Dr. Obua explained that the remnants of British law still in place in Uganda classified injectables (intramuscular, at that time) as a highly medicalized method that could only be administered by professionals such as doctors, pharmacists, dental surgeons, veterinary surgeons, and some midwives. This colonial legacy restricted public access to DMPA until recently. Dr. Obua and his team had to make a case to the top officials at the Ministry of Health (MOH) to adjust the law to meet the contraceptive needs of the population. Researchers from the National Drug Authority conducted a study on administration of injectables through drug shops and proved the effectiveness of administration of DMPA-SC through this type of service delivery. This led to approval of expanded delivery at all levels of government. The government selected drug shops in a few districts and retooled its weeklong training to strengthen the capacity of the drug shop owners. 

With the introduction of DMPA-SC into the market, Dr. Obua and his team advocated to the Ministry of Health that it enlarge the pool of health workers approved to administer DMPA-SC, a practice known as task-shifting. Dr. Obua said, “I am proud of this because we had to put a serious, strong argument to relax regulations and laws so that this commodity reaches the community and [is] not … stuck in centers.” 

Panelists shared what advice they had for implementing partners to scale up with government.  

Dr. Obua highlighted several recommendations including the importance of equal, transparent partnership among government, community, and partners. He noted the value of alignment among partners so that they move forward together rather than separately. Sometimes progress is hampered by outdated laws, so one role of government is to facilitate access to services by updating regulations. Dr. Obua reflected on the vital importance of commodities and supply chain management, as well as male involvement and support from community, religious, and tribal leaders. The private sector can also be supportive, but Dr. Obua noted the need to watch for unfair profiteering where commodities are sold.

We asked if they had an example of something that was expected to go to scale but did not, and if so, why it did not scale. 

Dr. Obua shared the experience of adoption of the village health team (VHT) model in Uganda. The Ministry of Health wanted to scale up a community health practice that had been successful in Ethiopia. Two trained community members from every village would serve as VHTs and provide technical advice to citizens. During implementation in Uganda, however, uptake was not as successful as hoped. Dr. Obua said his team paused to reflect on where they went wrong. They thought their method was the best, but when they talked to strategic decision-makers, they were asked to go back to the drawing board. Two years later, the energy and motivation for the initiative had declined, and the team failed to develop a stronger implementation strategy. This was a painful experience for the team, but they learned to live with it. He noted that the intervention and service quality may have scaled better if the team had trained the people coordinating the VHTs. Interestingly, Dr. Obua said that implementation science failed the team because the ‘science’ and the ‘art’ were there, but the team lacked understanding of how to merge the two.  

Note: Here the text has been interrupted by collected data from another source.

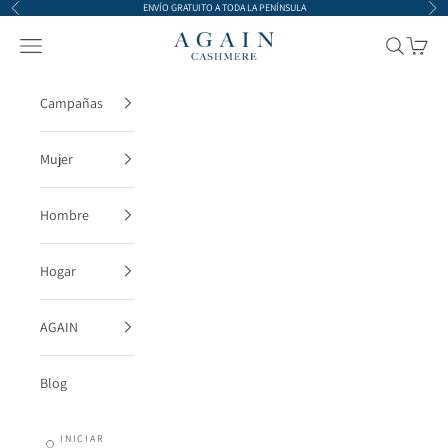
Ir al contenido
ENVÍO GRATUITO A TODA LA PENÍNSULA
Anterior
Sigu
AGAIN Cashmere
Menú
Buscar
Cesta
Campañas
Mujer
Hombre
Hogar
AGAIN
Blog
INICIAR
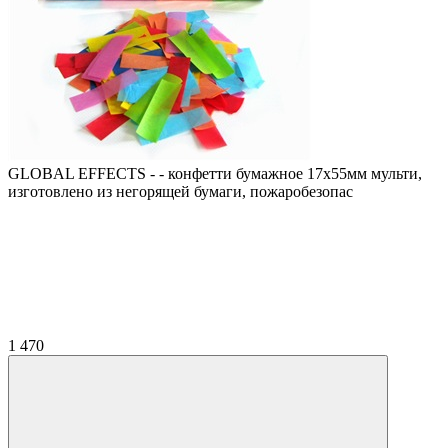
GLOBAL EFFECTS - - конфетти бумажное 17х55мм мульти,
изготовлено из негорящей бумаги, пожаробезопас
1 470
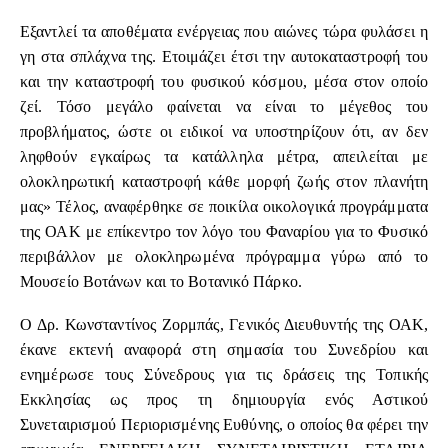
Εξαντλεί τα αποθέματα ενέργειας που αιώνες τώρα φυλάσει η
γη στα σπλάχνα της. Ετοιμάζει έτσι την αυτοκαταστροφή του
και την καταστροφή του φυσικού κόσμου, μέσα στον οποίο
ζεί. Τόσο μεγάλο φαίνεται να είναι το μέγεθος του
προβλήματος, ώστε οι ειδικοί να υποστηρίζουν ότι, αν δεν
ληφθούν εγκαίρως τα κατάλληλα μέτρα, απειλείται με
ολοκληρωτική καταστροφή κάθε μορφή ζωής στον πλανήτη
μας» Τέλος, αναφέρθηκε σε ποικίλα οικολογικά προγράμματα
της ΟΑΚ με επίκεντρο τον λόγο του Φαναρίου για το Φυσικό
περιβάλλον με ολοκληρωμένα πρόγραμμα γύρω από το
Μουσείο Βοτάνων και το Βοτανικό Πάρκο.
Ο Δρ. Κωνσταντίνος Ζορμπάς, Γενικός Διευθυντής της ΟΑΚ,
έκανε εκτενή αναφορά στη σημασία του Συνεδρίου και
ενημέρωσε τους Σύνεδρους για τις δράσεις της Τοπικής
Εκκλησίας ως προς τη δημιουργία ενός Αστικού
Συνεταιρισμού Περιορισμένης Ευθύνης, ο οποίος θα φέρει την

Dr. Rilwanu shared an experience when scale-up was a challenge in Nigeria. The country wanted to scale up the addition of family planning centers to 648 primary care clinics. Challenges included a need for human resources capacity strengthening, absence of support from religious leaders, and misconceptions about FP at the community level. The reframing of FP as a way to reduce maternal and infant mortality and consistent advocacy by religious leaders contributed to successful scale-up.